Activity> What's wanted here is the full listing below, repeated exactly, with no images in it.

Records shown>
━━━━━━━━

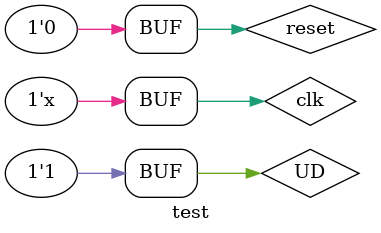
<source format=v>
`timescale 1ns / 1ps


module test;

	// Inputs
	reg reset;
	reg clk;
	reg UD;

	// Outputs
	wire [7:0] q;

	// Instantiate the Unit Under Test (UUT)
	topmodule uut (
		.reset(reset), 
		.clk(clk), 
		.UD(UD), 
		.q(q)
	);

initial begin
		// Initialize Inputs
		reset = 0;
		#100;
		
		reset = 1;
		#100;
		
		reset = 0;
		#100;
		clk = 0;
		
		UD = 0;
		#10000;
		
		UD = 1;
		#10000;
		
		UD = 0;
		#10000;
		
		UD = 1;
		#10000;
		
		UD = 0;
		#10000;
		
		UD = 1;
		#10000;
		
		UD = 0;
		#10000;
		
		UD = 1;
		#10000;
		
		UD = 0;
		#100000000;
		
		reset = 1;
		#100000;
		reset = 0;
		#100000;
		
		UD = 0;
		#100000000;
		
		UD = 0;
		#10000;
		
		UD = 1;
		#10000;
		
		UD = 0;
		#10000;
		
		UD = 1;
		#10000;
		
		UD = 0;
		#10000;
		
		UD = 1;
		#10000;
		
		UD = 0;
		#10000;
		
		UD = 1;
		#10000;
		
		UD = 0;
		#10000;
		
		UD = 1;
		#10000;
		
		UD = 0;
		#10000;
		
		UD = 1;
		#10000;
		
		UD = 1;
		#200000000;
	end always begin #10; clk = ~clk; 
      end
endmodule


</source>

━━━━━━━━

Solved exercise>
<source format=v>
`timescale 1ns / 1ps


module test;

	// Inputs
	reg reset;
	reg clk;
	reg UD;

	// Outputs
	wire [7:0] q;

	// Instantiate the Unit Under Test (UUT)
	topmodule uut (
		.reset(reset), 
		.clk(clk), 
		.UD(UD), 
		.q(q)
	);

initial begin
		// Initialize Inputs
		reset = 0;
		#100;
		
		reset = 1;
		#100;
		
		reset = 0;
		#100;
		clk = 0;
		
		UD = 0;
		#10000;
		
		UD = 1;
		#10000;
		
		UD = 0;
		#10000;
		
		UD = 1;
		#10000;
		
		UD = 0;
		#10000;
		
		UD = 1;
		#10000;
		
		UD = 0;
		#10000;
		
		UD = 1;
		#10000;
		
		UD = 0;
		#100000000;
		
		reset = 1;
		#100000;
		reset = 0;
		#100000;
		
		UD = 0;
		#100000000;
		
		UD = 0;
		#10000;
		
		UD = 1;
		#10000;
		
		UD = 0;
		#10000;
		
		UD = 1;
		#10000;
		
		UD = 0;
		#10000;
		
		UD = 1;
		#10000;
		
		UD = 0;
		#10000;
		
		UD = 1;
		#10000;
		
		UD = 0;
		#10000;
		
		UD = 1;
		#10000;
		
		UD = 0;
		#10000;
		
		UD = 1;
		#10000;
		
		UD = 1;
		#200000000;
	end always begin #10; clk = ~clk; 
      end
endmodule


</source>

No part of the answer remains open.